(YOUR ASSIGNMENT): Go through the entries below and print, exactly, the lines starting at the one with "right shoulder: (122, 153)" and ending at the one with "left hip: (76, 311)", keeping both ends and no others.

(DATA PROVIDED):
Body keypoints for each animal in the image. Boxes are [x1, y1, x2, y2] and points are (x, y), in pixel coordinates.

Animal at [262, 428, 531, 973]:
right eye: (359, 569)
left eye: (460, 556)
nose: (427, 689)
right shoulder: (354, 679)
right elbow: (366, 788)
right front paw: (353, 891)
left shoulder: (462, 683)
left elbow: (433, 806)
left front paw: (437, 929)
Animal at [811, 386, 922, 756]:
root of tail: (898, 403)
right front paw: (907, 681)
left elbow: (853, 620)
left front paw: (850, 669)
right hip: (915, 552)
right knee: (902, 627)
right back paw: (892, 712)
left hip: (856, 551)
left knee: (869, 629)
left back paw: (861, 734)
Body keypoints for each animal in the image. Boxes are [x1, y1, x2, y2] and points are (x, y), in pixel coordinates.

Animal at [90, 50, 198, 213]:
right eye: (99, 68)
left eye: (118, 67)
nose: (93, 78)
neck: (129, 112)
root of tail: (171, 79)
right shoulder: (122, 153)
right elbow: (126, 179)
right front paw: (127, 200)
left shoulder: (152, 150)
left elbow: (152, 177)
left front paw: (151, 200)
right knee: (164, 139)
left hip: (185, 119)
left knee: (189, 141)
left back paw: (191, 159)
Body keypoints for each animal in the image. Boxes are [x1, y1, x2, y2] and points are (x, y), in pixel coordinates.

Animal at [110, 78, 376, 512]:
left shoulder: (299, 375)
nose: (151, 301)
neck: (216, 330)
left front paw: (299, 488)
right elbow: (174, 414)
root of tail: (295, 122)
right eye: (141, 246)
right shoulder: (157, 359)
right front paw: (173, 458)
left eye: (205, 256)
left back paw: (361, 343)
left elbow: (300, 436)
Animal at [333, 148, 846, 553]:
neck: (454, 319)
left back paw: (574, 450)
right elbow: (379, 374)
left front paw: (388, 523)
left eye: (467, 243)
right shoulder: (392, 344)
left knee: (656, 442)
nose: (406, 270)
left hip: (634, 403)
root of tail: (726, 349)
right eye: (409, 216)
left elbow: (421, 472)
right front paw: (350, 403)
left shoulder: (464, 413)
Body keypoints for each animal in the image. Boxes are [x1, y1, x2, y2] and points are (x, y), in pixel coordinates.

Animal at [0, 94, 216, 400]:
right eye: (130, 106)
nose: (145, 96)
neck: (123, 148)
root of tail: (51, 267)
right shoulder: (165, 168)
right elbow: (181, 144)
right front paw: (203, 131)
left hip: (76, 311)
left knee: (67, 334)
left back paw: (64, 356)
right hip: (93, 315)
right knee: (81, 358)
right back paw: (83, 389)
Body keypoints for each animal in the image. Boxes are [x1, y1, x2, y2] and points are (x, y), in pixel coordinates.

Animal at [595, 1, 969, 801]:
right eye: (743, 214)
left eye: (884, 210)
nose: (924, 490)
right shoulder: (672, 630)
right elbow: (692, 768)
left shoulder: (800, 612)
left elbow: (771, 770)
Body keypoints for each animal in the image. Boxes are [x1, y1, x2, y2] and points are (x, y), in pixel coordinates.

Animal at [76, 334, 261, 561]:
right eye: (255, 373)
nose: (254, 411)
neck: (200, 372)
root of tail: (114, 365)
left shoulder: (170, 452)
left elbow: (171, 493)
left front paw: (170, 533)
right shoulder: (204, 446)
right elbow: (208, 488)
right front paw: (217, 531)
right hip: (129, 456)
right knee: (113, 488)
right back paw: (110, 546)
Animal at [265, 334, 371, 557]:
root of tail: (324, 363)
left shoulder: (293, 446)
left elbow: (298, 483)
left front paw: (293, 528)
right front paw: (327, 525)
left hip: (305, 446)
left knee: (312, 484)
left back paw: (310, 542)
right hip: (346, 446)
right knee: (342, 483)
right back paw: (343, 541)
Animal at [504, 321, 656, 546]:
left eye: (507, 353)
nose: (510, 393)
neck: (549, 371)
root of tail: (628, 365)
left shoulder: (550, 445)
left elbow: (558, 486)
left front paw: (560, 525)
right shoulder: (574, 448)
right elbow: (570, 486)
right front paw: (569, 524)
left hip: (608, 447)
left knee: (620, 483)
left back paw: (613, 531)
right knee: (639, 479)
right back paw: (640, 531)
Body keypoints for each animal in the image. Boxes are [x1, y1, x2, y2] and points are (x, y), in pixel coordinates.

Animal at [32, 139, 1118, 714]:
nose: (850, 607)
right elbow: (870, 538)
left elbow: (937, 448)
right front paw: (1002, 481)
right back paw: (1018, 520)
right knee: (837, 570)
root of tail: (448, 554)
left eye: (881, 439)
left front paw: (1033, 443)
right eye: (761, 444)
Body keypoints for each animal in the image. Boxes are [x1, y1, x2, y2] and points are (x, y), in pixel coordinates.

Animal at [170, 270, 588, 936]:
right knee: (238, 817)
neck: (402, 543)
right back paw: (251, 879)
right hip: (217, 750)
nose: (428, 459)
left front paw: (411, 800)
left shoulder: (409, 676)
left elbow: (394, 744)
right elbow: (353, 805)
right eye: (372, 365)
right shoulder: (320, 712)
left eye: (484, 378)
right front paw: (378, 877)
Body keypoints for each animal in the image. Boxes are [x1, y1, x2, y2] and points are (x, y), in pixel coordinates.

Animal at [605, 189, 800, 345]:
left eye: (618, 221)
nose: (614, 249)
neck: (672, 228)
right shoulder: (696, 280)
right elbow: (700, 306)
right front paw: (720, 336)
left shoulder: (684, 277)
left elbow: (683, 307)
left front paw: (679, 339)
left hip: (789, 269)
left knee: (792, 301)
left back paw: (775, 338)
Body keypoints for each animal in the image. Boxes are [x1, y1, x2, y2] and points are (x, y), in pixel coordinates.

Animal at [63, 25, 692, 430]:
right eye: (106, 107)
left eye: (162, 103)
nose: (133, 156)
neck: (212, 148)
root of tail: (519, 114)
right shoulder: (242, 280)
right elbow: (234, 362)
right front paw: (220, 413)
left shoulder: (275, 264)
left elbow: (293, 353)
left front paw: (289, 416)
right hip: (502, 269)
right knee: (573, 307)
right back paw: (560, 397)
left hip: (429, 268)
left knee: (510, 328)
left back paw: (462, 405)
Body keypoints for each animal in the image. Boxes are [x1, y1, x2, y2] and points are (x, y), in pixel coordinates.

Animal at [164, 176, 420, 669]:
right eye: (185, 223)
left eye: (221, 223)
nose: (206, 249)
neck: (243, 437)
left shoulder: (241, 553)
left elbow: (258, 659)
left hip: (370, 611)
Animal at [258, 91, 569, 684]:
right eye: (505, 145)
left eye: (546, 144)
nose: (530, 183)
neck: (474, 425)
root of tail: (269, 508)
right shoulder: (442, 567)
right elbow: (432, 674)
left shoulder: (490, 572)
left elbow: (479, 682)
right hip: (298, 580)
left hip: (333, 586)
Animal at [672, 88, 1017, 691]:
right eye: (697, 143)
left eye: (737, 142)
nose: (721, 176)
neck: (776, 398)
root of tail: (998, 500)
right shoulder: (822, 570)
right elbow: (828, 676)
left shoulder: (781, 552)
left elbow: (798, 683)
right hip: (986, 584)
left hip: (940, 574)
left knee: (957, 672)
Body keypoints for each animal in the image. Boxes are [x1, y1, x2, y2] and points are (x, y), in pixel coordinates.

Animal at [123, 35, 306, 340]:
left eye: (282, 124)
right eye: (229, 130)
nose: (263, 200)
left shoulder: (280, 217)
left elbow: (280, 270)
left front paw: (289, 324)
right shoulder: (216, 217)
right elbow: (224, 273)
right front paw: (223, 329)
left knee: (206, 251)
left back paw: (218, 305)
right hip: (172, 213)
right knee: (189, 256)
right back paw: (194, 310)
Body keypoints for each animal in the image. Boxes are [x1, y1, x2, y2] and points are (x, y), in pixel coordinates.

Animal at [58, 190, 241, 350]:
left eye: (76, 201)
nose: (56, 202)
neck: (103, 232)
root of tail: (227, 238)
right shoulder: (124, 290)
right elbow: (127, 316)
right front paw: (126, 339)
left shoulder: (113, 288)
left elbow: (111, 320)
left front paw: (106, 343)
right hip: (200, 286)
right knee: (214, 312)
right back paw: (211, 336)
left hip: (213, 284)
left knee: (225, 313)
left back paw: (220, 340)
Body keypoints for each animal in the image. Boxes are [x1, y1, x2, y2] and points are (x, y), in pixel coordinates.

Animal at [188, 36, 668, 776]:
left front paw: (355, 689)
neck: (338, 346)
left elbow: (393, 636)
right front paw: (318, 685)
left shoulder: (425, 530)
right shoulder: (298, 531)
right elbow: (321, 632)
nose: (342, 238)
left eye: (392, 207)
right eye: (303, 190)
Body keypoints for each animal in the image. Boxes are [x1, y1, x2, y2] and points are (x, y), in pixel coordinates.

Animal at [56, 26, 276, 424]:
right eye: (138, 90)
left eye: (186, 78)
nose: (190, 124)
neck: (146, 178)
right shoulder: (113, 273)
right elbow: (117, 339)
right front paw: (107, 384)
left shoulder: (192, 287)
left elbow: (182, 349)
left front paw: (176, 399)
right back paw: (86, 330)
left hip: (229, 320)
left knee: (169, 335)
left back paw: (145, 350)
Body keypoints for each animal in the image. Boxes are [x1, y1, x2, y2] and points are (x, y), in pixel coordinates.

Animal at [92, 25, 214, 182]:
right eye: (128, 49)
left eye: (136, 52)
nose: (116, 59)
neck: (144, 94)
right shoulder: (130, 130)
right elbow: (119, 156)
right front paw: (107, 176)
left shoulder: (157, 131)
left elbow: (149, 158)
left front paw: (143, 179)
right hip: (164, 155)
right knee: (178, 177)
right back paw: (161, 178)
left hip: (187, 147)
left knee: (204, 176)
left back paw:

(OUTPUT OF THE TASK):
right shoulder: (122, 153)
right elbow: (126, 179)
right front paw: (127, 200)
left shoulder: (152, 150)
left elbow: (152, 177)
left front paw: (151, 200)
right knee: (164, 139)
left hip: (185, 119)
left knee: (189, 141)
left back paw: (191, 159)
Body keypoints for each animal in the image. Boxes are [x1, y1, x2, y2] and points are (x, y), in pixel coordinates.

Animal at [110, 78, 376, 512]:
left shoulder: (299, 375)
nose: (151, 301)
neck: (216, 330)
left front paw: (299, 488)
right elbow: (174, 414)
root of tail: (295, 122)
right eye: (141, 246)
right shoulder: (157, 359)
right front paw: (173, 458)
left eye: (205, 256)
left back paw: (361, 343)
left elbow: (300, 436)
Animal at [333, 148, 846, 553]:
neck: (454, 319)
left back paw: (574, 450)
right elbow: (379, 374)
left front paw: (388, 523)
left eye: (467, 243)
right shoulder: (392, 344)
left knee: (656, 442)
nose: (406, 270)
left hip: (634, 403)
root of tail: (726, 349)
right eye: (409, 216)
left elbow: (421, 472)
right front paw: (350, 403)
left shoulder: (464, 413)
Body keypoints for each animal in the image. Boxes are [x1, y1, x2, y2] and points are (x, y), in pixel coordinates.

Animal at [0, 94, 216, 400]:
right eye: (130, 106)
nose: (145, 96)
neck: (123, 148)
root of tail: (51, 267)
right shoulder: (165, 168)
right elbow: (181, 144)
right front paw: (203, 131)
left hip: (76, 311)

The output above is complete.